News flash: I have resumed work on my capstone!! After a somewhat lengthy vacation away from the land of ENVS 400, I have returned and am ready to get back to work. I had a chance to meet with Liz today, though her office hours are a hot commodity these days. I had eight questions that she graciously and very helpfully discussed with me, mostly concerning the feedback she gave me on my first draft. The work I need to do is mostly in the top and bottom of my hourglass. In the top, I skirt around the larger situated context of my work: the U.S. and most likely other post-industrialized countries. I’ll add that into the introduction, which currently implies USA by mentioning FEMA but does not explicitly say anything about it until I write about my situated context of Nextdoor and Portland. I also foresee tweaking my thesis statement to be more assertive or just bigger in scope, if that makes sense. Currently it’s pretty specific because I was feeling insecure about the validity of my results, but I think I should make some bigger claims since I have all this data! We’ll see how it goes.
In the middle of my hourglass, I need to expand on my results more. In my first draft I got somewhat overwhelmed with the amount of data I had to present and only included the top few values of each question, which I now think is ridiculous! I also need to write about patterns, and not necessarily duplicate the information on the tables which is what I did previously. Additionally, I need to find someone who knows how to find statistical significance so I can compare my pre- and post- snowpocalypse data. I have a few potential helpers, but need to figure out what kind of data I need to compile to run that kind of test.
The bottom of my hourglass definitely needs some love, which is something that I’ve known since I submitted it.
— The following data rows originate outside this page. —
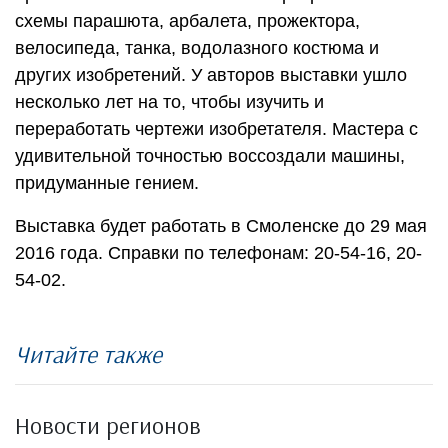
схемы парашюта, арбалета, прожектора,
велосипеда, танка, водолазного костюма и
других изобретений. У авторов выставки ушло
несколько лет на то, чтобы изучить и
переработать чертежи изобретателя. Мастера с
удивительной точностью воссоздали машины,
придуманные гением.
Выставка будет работать в Смоленске до 29 мая
2016 года. Справки по телефонам: 20-54-16, 20-
54-02.
Читайте также
Новости регионов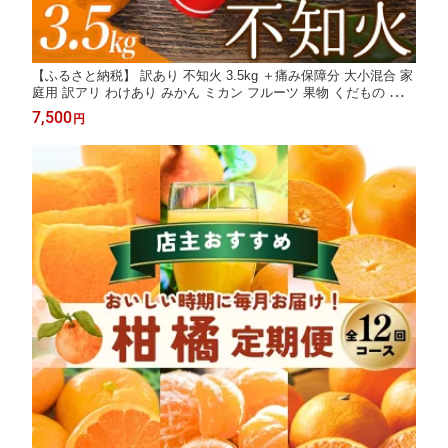
【ふるさと納税】 訳あり 不知火 3.5kg ＋痛み保障分 大小混合 家
庭用 訳アリ わけあり みかん ミカン フルーツ 果物 くだもの 不知
火 しらぬい 不知火デコポン 蜜柑 柑橘 人気 予約 先行予約 数量限
7,500
円
定 【2026年2月初旬〜3月下旬までに順次発送】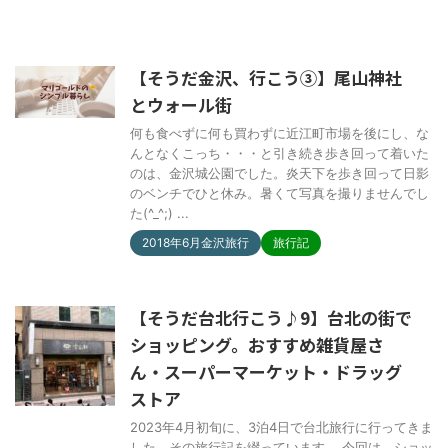
【そうだ金沢、行こう③】尾山神社
とウォール街
何も食べずに何も買わずに近江町市場を後にし、な
んとなくこっち・・・と引き続き歩き回って着いた
のは、金沢城公園でした。炎天下を歩き回って日影
のベンチでひと休み。暑くて写真を撮りませんでし
た(^_^;) ...
2018年6月金沢旅行
旅行記
【そうだ台北行こう♪9】台北の街で
ショッピング。おすすめ雑貨屋さ
ん・スーパーマーケット・ドラッグ
ストア
2023年4月初旬に、3泊4日で台北旅行に行ってきま
した。その旅行記を綴っています。 今回は、ショッ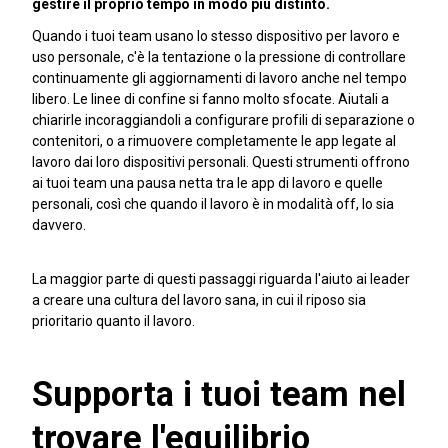
gestire il proprio tempo in modo più distinto.
Quando i tuoi team usano lo stesso dispositivo per lavoro e
uso personale, c'è la tentazione o la pressione di controllare
continuamente gli aggiornamenti di lavoro anche nel tempo
libero. Le linee di confine si fanno molto sfocate. Aiutali a
chiarirle incoraggiandoli a configurare profili di separazione o
contenitori, o a rimuovere completamente le app legate al
lavoro dai loro dispositivi personali. Questi strumenti offrono
ai tuoi team una pausa netta tra le app di lavoro e quelle
personali, così che quando il lavoro è in modalità off, lo sia
davvero.
La maggior parte di questi passaggi riguarda l'aiuto ai leader
a creare una cultura del lavoro sana, in cui il riposo sia
prioritario quanto il lavoro.
Supporta i tuoi team nel
trovare l'equilibrio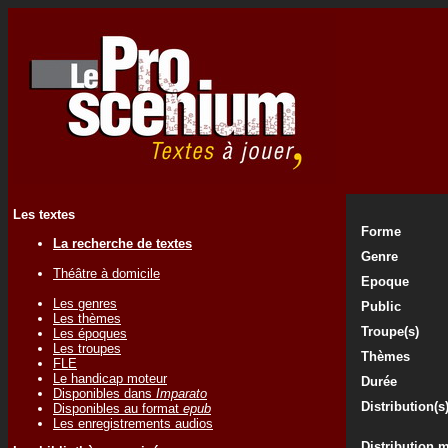
Les textes
Forme
La recherche de textes
Genre
Théâtre à domicile
Epoque
Les genres
Public
Les thèmes
Troupe(s)
Les époques
Les troupes
Thèmes
FLE
Le handicap moteur
Durée
Disponibles dans
Imparato
Distribution(s
Disponibles au format
epub
Les enregistrements audios
Distribution 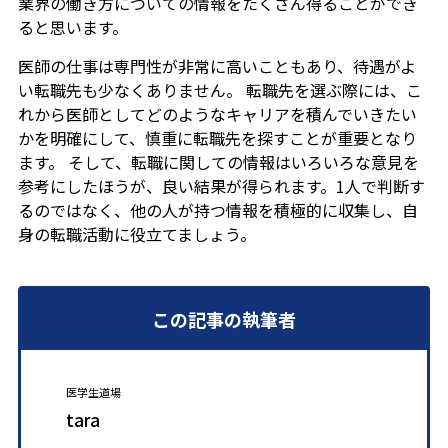
業界の働き方についての情報をたくさん得ることができ
ると思います。
医師の仕事は専門性が非常に高いこともあり、待遇がよ
い転職先も少なくありません。 転職先を選ぶ際には、こ
れから医師としてどのようなキャリアを積んでいきたい
かを明確にして、慎重に転職先を探すことが重要となり
ます。 そして、転職に関しての情報はいろいろな意見を
参考にしたほうが、良い結果が得られます。1人で判断す
るのではなく、他の人が持つ情報を積極的に収集し、自
身の転職活動に役立てましょう。
この記事の執筆者
医学生道場
tara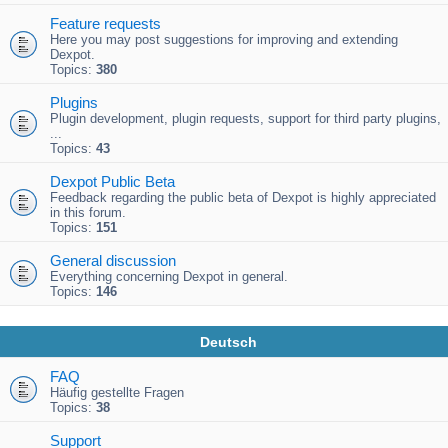
Feature requests
Here you may post suggestions for improving and extending
Dexpot.
Topics:
380
Plugins
Plugin development, plugin requests, support for third party plugins,
...
Topics:
43
Dexpot Public Beta
Feedback regarding the public beta of Dexpot is highly appreciated
in this forum.
Topics:
151
General discussion
Everything concerning Dexpot in general.
Topics:
146
Deutsch
FAQ
Häufig gestellte Fragen
Topics:
38
Support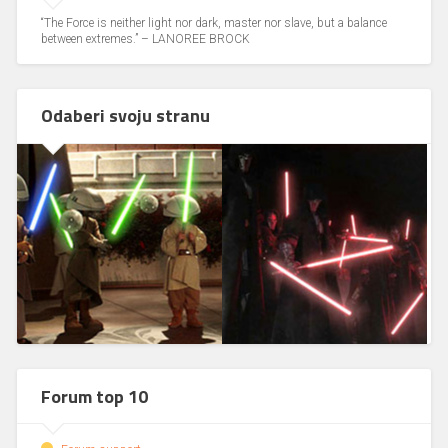
“The Force is neither light nor dark, master nor slave, but a balance
between extremes.” – LANOREE BROCK
Odaberi svoju stranu
Forum top 10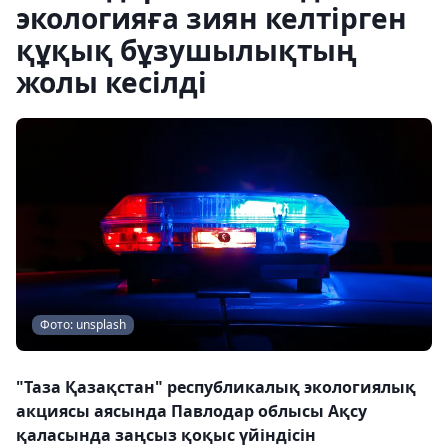
экологияға зиян келтірген
құқық бұзушылықтың
жолы кесілді
Фото: unsplash
"Таза Қазақстан" республикалық экологиялық
акциясы аясында Павлодар облысы Ақсу
қаласында заңсыз қоқыс үйіндісін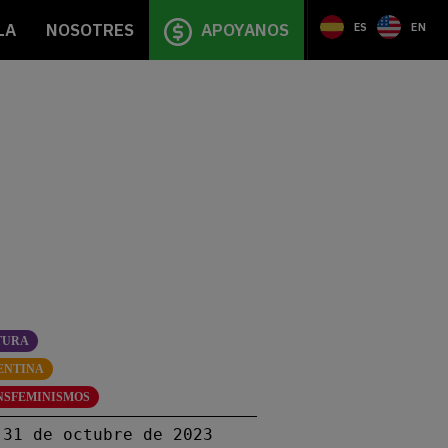
LA
NOSOTRES
APOYANOS
ES
EN
TURA
ENTINA
NSFEMINISMOS
31 de octubre de 2023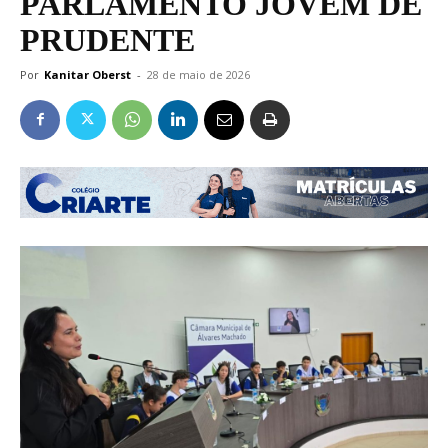
PARLAMENTO JOVEM DE
PRUDENTE
Por
Kanitar Oberst
-
28 de maio de 2026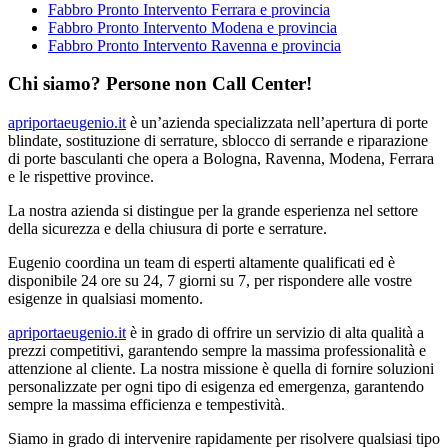
Fabbro Pronto Intervento Ferrara e provincia
Fabbro Pronto Intervento Modena e provincia
Fabbro Pronto Intervento Ravenna e provincia
Chi siamo? Persone non Call Center!
apriportaeugenio.it
è un’azienda specializzata nell’apertura di porte
blindate, sostituzione di serrature, sblocco di serrande e riparazione
di porte basculanti che opera a Bologna, Ravenna, Modena, Ferrara
e le rispettive province.
La nostra azienda si distingue per la grande esperienza nel settore
della sicurezza e della chiusura di porte e serrature.
Eugenio coordina un team di esperti altamente qualificati ed è
disponibile 24 ore su 24, 7 giorni su 7, per rispondere alle vostre
esigenze in qualsiasi momento.
apriportaeugenio.it
è in grado di offrire un servizio di alta qualità a
prezzi competitivi, garantendo sempre la massima professionalità e
attenzione al cliente. La nostra missione è quella di fornire soluzioni
personalizzate per ogni tipo di esigenza ed emergenza, garantendo
sempre la massima efficienza e tempestività.
Siamo in grado di intervenire rapidamente per risolvere qualsiasi tipo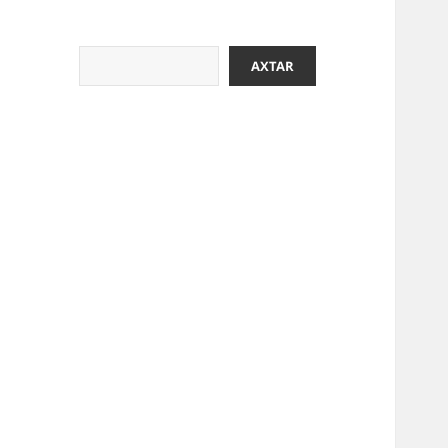
Axtar
AXTAR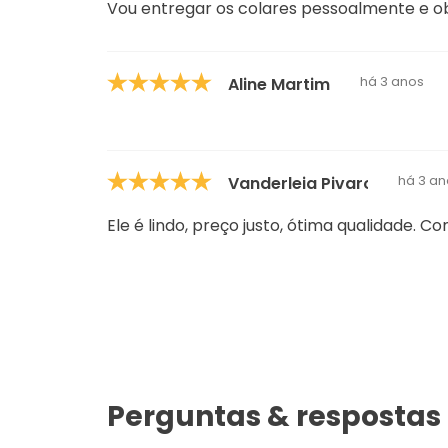
Vou entregar os colares pessoalmente e o
há 3 anos
Aline Martim
há 3 an
Vanderleia Pivaro
Ele é lindo, preço justo, ótima qualidade
Perguntas & respostas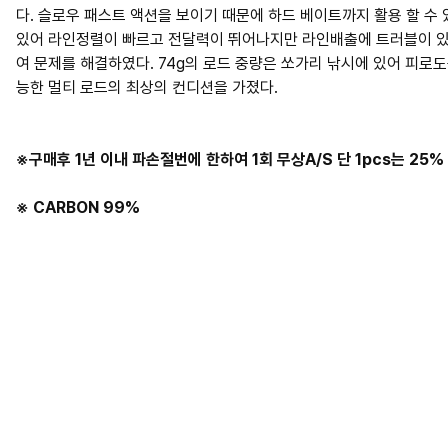
다. 슬로우 패스트 액션을 보이기 때문에 하드 베이트까지 활용 할 수
있어 라인정렬이 빠르고 전달력이 뛰어나지만 라인배출에 트러블이 있
여 문제를 해결하였다. 74g의 로드 중량은 쏘가리 낚시에 있어 피로
능한 멀티 로드의 최상의 컨디션을 가졌다.
※구매후 1년 이내 파손절번에 한하여 1회 무상A/S 단 1pcs는 2
※ CARBON 99%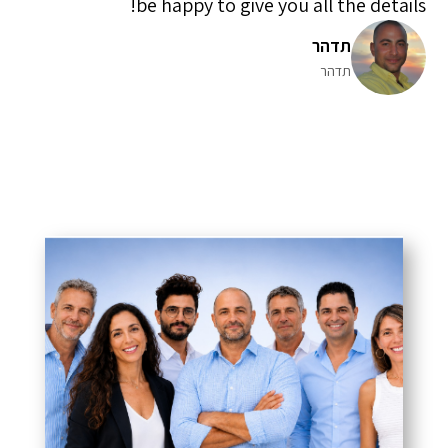
be happy to give you all the details!
תדהר
תדהר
In my discussions with Liz before submitting my draft I mentioned that the Collins View fascination with animals was a major point of interest for my thesis. However, when all the categories were tallied up, animals didn’t have very high rankings quantitatively. Qualitatively though, those were some of the richest posts I would read — they almost always have multiple responses (one had over 60!) and people like to know when the animal is reunited with its owner. Similarly, hummingbirds during the snowstorm were a huge point of community interest. There were multiple posts expressing concern over their hummingbird feeders freezing in the storm, and people devised all kinds of creative mechanisms to keep them warm for the tiny birds, from using hand warming packets to chicken lamps. In a similar vein of expanding on my discussion, the snow storm deserves some more attention. Liz suggested exploring the relationship between information-giving and helping each other — according to a risk perception article we read in (Un)Natural Disasters, information seeking is an important step in risk awareness, and so providing that information could indirectly be helping people in some way as well.
I’m excited to pursue these additions, but sitting down and actually writing it all down is another story! This weekend will hopefully be productive since I know what I need to do already (and of course made a to-do list). Perhaps Festival of Scholars tomorrow morning will be inspiring, but I’m also worried I’ll be tired of thinking about my capstone after explaining it 34 consecutive times. Only time shall tell!